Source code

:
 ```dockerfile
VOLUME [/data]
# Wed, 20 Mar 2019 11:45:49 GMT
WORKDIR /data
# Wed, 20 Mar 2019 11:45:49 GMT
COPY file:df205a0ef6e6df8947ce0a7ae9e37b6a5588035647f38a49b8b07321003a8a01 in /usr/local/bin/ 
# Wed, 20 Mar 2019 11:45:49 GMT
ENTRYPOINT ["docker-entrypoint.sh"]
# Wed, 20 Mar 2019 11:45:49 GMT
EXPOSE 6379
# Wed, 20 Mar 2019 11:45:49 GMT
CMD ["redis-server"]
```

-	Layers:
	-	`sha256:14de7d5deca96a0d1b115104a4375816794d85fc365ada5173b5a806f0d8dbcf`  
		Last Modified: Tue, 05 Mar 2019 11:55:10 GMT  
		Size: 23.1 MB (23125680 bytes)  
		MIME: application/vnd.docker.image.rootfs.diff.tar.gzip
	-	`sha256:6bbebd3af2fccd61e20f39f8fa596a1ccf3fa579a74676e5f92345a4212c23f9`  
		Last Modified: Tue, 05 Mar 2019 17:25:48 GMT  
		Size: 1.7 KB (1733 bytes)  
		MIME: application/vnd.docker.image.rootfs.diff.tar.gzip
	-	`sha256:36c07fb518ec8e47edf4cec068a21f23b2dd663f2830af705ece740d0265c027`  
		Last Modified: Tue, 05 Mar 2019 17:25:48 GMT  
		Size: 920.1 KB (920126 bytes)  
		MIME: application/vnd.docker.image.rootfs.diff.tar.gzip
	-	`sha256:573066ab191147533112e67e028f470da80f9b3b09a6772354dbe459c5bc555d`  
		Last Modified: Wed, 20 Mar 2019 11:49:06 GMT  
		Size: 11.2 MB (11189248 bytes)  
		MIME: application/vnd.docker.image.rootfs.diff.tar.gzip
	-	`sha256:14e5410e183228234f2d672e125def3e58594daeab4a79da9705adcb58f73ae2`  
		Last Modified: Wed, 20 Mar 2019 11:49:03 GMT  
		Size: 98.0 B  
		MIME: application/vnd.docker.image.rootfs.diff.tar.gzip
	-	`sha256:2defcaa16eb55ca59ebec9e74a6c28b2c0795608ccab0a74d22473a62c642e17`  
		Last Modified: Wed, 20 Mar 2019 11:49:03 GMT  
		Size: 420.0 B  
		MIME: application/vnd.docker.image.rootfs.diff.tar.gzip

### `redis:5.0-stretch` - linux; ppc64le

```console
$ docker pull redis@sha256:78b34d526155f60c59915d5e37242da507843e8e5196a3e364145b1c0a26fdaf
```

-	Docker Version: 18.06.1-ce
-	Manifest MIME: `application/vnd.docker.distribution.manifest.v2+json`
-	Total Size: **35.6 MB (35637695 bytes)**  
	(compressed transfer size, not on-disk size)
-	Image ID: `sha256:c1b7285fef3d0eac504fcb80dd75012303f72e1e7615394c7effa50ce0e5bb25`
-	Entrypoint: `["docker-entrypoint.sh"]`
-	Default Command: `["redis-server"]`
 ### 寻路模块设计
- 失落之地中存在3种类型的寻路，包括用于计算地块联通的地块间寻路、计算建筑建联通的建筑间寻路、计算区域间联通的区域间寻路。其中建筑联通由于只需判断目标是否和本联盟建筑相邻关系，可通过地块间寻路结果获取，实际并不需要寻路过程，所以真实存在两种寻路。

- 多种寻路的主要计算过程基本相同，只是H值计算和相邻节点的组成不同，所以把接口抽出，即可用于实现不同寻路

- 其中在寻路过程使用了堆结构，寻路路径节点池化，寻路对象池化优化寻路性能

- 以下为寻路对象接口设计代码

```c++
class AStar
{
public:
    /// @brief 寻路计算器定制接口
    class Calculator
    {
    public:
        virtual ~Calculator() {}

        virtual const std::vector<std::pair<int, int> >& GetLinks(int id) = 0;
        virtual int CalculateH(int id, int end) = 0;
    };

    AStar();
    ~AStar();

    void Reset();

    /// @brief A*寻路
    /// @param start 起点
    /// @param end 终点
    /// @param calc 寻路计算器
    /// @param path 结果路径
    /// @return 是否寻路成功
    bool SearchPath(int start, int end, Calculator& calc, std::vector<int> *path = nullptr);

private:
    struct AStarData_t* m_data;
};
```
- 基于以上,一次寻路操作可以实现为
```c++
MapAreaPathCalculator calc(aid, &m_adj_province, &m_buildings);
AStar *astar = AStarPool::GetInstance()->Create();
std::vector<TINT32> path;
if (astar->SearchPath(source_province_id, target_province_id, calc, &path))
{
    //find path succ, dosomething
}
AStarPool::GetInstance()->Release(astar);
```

-=-=-=-=-

- Problem to work on -
Copy each line of the records that contains the word "AStarPool".

- Reply to the exercise -
AStar *astar = AStarPool::GetInstance()->Create();
AStarPool::GetInstance()->Release(astar);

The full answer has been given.